Auch Papst Franziskus habe viel übernommen von dem, was Kardinal Walter Kasper in seinem Büchlein „Das Evangelium von der Familie“ geschrieben hat, wusste der Pater. Das Sakrament der unauflöslichen Ehe dürfe nicht in Frage gestellt werden. Aber neben dem Jesuswort „Was Gott verbunden hat, darf der Mensch nicht trennen“ gebe es eben noch die Worte Jesu über die Barmherzigkeit gegenüber dem Sünder, so von Gemmingen. Er zitierte Kardinal Kasper weiter: Es kann keine allgemeine Erlaubnis an alle geschieden Wiederverheirateten zur Kommunion geben. Wir dürfen uns nicht von der üblichen Terminologie in die Irre führen lassen. Die mögliche Zulassung  wird gewöhnlich als liberale Lösung erklärt. Sie setzt aber auf alle Fälle die innere Umkehr voraus, die Frage nach der eigenen Schuld für das Scheitern der ersten Ehe, die Reue für die eigenen Fehler und die Bitte um Zulassung zur Kommunion aus dem Wunsch, wirklich mit dem Herrn vereint zu werden. Es geht darum, „dass ein Mensch sich in die Arme Jesu werfen will“, so der Referent.
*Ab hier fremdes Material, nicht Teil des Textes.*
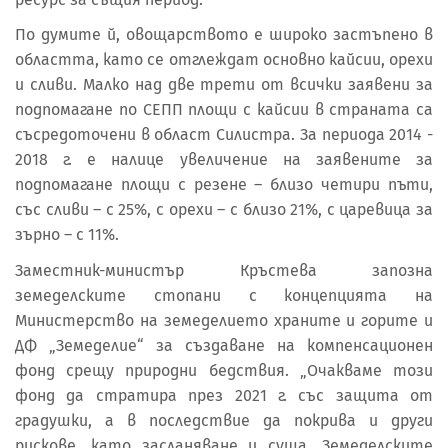
По думите й, овощарството е широко застъпено в
областта, като се отглеждат основно кайсии, орехи
и сливи. Малко над две трети от всички заявени за
подпомагане по СЕПП площи с кайсии в страната са
съсредоточени в област Силистра. За периода 2014 -
2018 г. е налице увеличение на заявените за
подпомагане площи с резене – близо четири пъти,
със сливи – с 25%, с орехи – с близо 21%, с царевица за
зърно – с 11%.
Заместник-министър Кръстева запозна
земеделските стопани с концепцията на
Министерство на земеделието храните и горите и
ДФ „Земеделие“ за създаване на компенсационен
фонд срещу природни бедствия. „Очакваме този
фонд да стратира през 2021 г. със защита от
градушки, а в последствие да покрива и други
рискове, като засланяване и суша. Земеделските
Als weitere „Therapievorschläge“ nannte der Jesuitenpater die zehn Gebote. „Jeder muss sich informieren, theologisch weiterdenken und sollte die Bibel lesen. Religiöse Bildung dürfe nicht allein dem Religionsunterricht überlassen werden. Wenn Eltern nicht mit ihren Kindern beten, sei „Reli und Pfarrei“ ohne Chancen, erklärte der Jesuit.

Mit einem herzlichen „Vergelt‘s Gott“ bedankte sich abschließend von Gemmingen bei den Friedenfelsern. Fast 900 Euro übergab Kolping-Vorsitzender Reiner Gärtner an den Referenten. Diesen Betrag erbrachten die freiwilligen Spenden der Besucher, da kein Eintritt verlangt wurde.